Admission (sugar bush and sugar shack) and parking: free. Activities (including 25 minute sleigh ride, small playground, petting zoo, hay barn) C$3; Taffy C$3. All you can eat buffet: ranges C$8 to C$20 (depending if you just want pancakes and beans, or go for the full meal deal of pork roast, vegetables, ham, bacon and sausage) and there is a children's discount of between 20 and 60 per cent depending on age. Hours: Saturday and Sunday 9-5, weekdays by reservation except during March Break (March 16-20th), when they are open 9am-4pm. Sugar bush will be open until April 13.

Stanley's Olde Maple Lane Farm (tel. 613/821-2751; www.stanleysfarm.com) is also about 18 miles from the city, but due south. The original 19th century stone buildings have been preserved and updated as a children's activity center and a museum with a collection of old farm tools. Geared to accommodate weddings and special events in the off-season, Stanley's pancake breakfasts are served in a spic and span 400-seat hall that makes up in comfort what it lacks in character. There is also a newly built tea room with a fireplace that gives adults a quiet place to enjoy the home-baked goodies in peace while the kids run riot across the fields, check out the farm animals in the old barn, or watch the sugaring off in the old sugar shack.
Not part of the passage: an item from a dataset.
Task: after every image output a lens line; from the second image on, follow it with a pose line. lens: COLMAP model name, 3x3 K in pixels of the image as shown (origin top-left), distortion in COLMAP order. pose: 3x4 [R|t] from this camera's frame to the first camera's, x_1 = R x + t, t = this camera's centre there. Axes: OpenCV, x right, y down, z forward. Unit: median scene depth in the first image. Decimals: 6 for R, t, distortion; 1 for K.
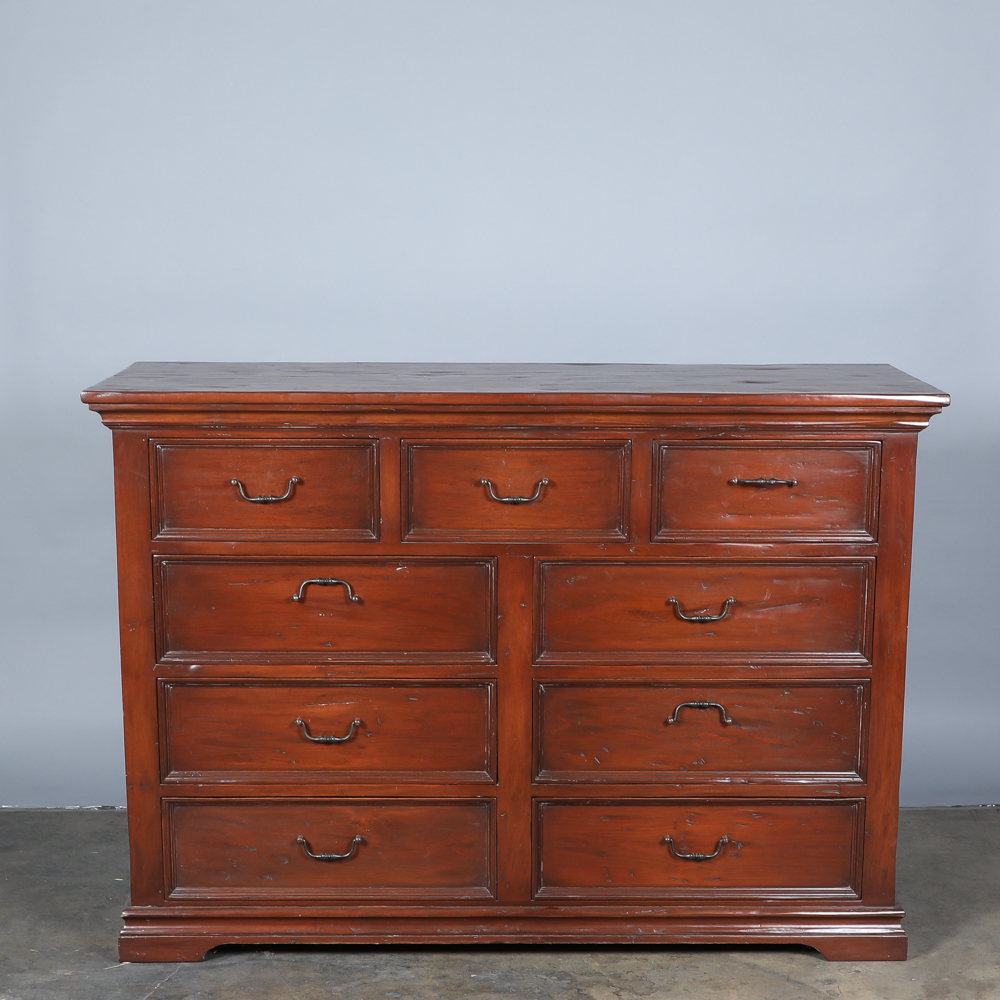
lens RADIAL K [[1426.8, 0, 524.1], [0, 1426.8, 508.0], [0, 0, 1]] dist [0.000836, 0.000000]
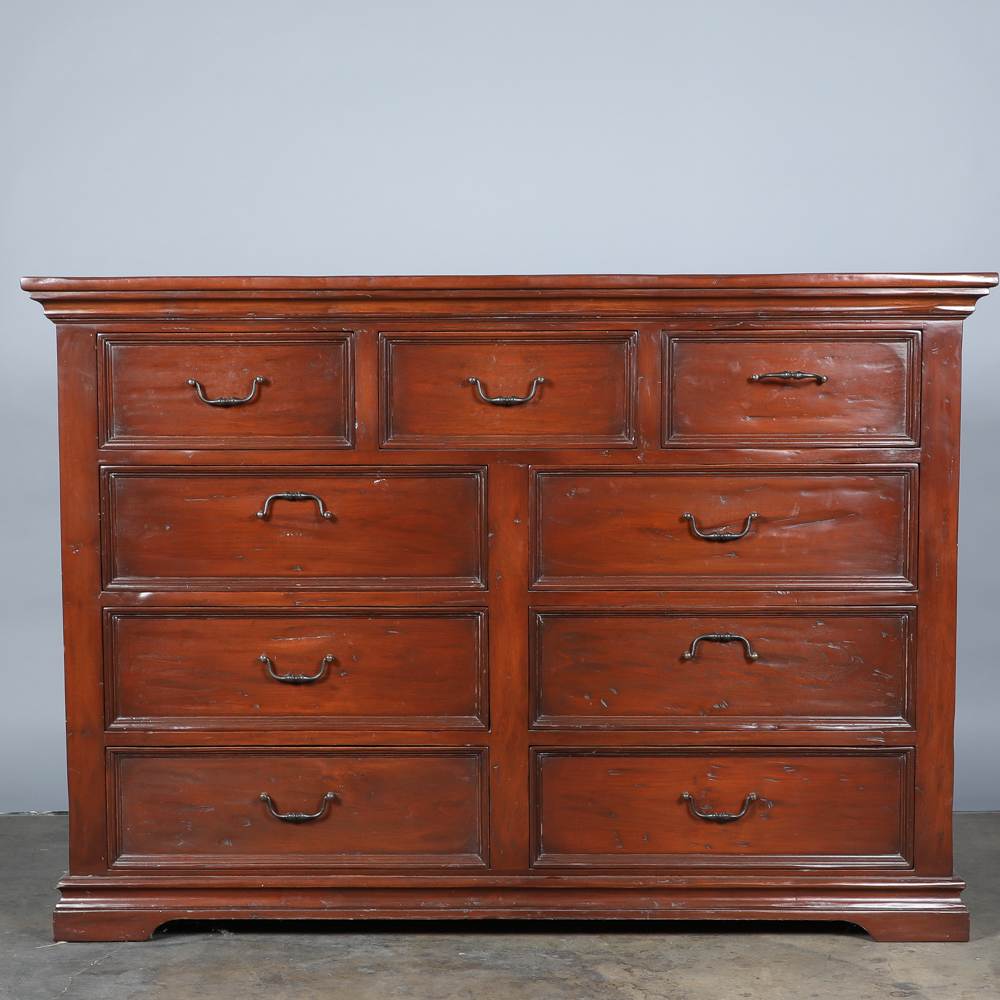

Admission (sugar bush, sugar shack, barn, museum and children's play area) and parking: free. Activities (15-20 minute sleigh ride) C$4; Taffy C$2; bag of maple popcorn C$2. All you can eat buffet of pancakes, waffles, ham, sausage, eggs and beans: C$15 for adults, C$12 for seniors, and children 5-10 C$10. Hours: 9am-3pm weekends until April 19th. Weekdays by reservation except March 18 - 20th, when they're open 10am-2pm.

Fulton's Pancake House and Sugar Bush (tel. 613/256-3867; www.fultons.ca) is the farthest outside the city of these four farms -- reckon on the drive taking about 45 minutes in all -- but half of this is on a big divided highway, and once you're on the country roads the scenery is nice enough to almost justify the trip by itself. Fulton's first opened back in 1969, and has become a favorite of many local families, who head out there every spring. Forty years later, the restaurant has evolved into something that resembles a small town family diner, with big open grills behind the counter and basic but comfortable seating. Fulton's manufactures and sells an amazing line of maple-based products, from candies and syrup, to barbeque sauce, jams and even spa products.

Admission (sugar shack, sugar bush, small playground and walking/snowshoe trails) and parking: free. Activities: sleigh ride (Saturdays and Sundays between 10am and 2pm only) C$2, face painting C$5. All you can eat buffet on weekdays (sausages, pancakes, beans and dessert) adults C$16, children under C$10. Weekend food C$7-10, children C$5.25. Hours: facilities are open 9am-5pm through the week, restaurant 9am-4pm until April 26.

If you're looking for the most convenient sugar bush, however, that would be the Sugar Shack Café (tel. 613/291-5362; www.sugarbushvanier.com) in the middle of Vanier, a neighborhood 10 minutes drive east of Parliament Hill. The original sugar shack was built here by missionaries in 1938. In 1998, local volunteers rebuilt the shack on the original location, which had meanwhile become a park enclosing the old sugar bush, using maple wood from the surrounding trees to panel the inside. It might lack the scale of the other operations, but breakfast is served close enough to the massive distillation apparatus that when it's full the place captures the steamy, boisterous atmosphere of a rural springtime tradition.

For activities other than eating and sugaring off, go down between March 28 and April 6th, which is when they have the Maple Sugar Festival. Activities include sleigh rides, a lumberjack competition, face painting, variety show, medieval combat demonstrations and of course, taffy making in the snow.

Admission (sugar bush) and parking: free. Activities (only during the festival): by donation. All you can eat buffet (include pancakes, pea soup, bacon and eggs) adults C$18, seniors C$16, children 6-12 C$10 and children 3-5 C$6. Cash or check. Hours: 9am-1pm throughout the week (They will stay open later if there are people there, but it's worth phoning ahead to check on hours).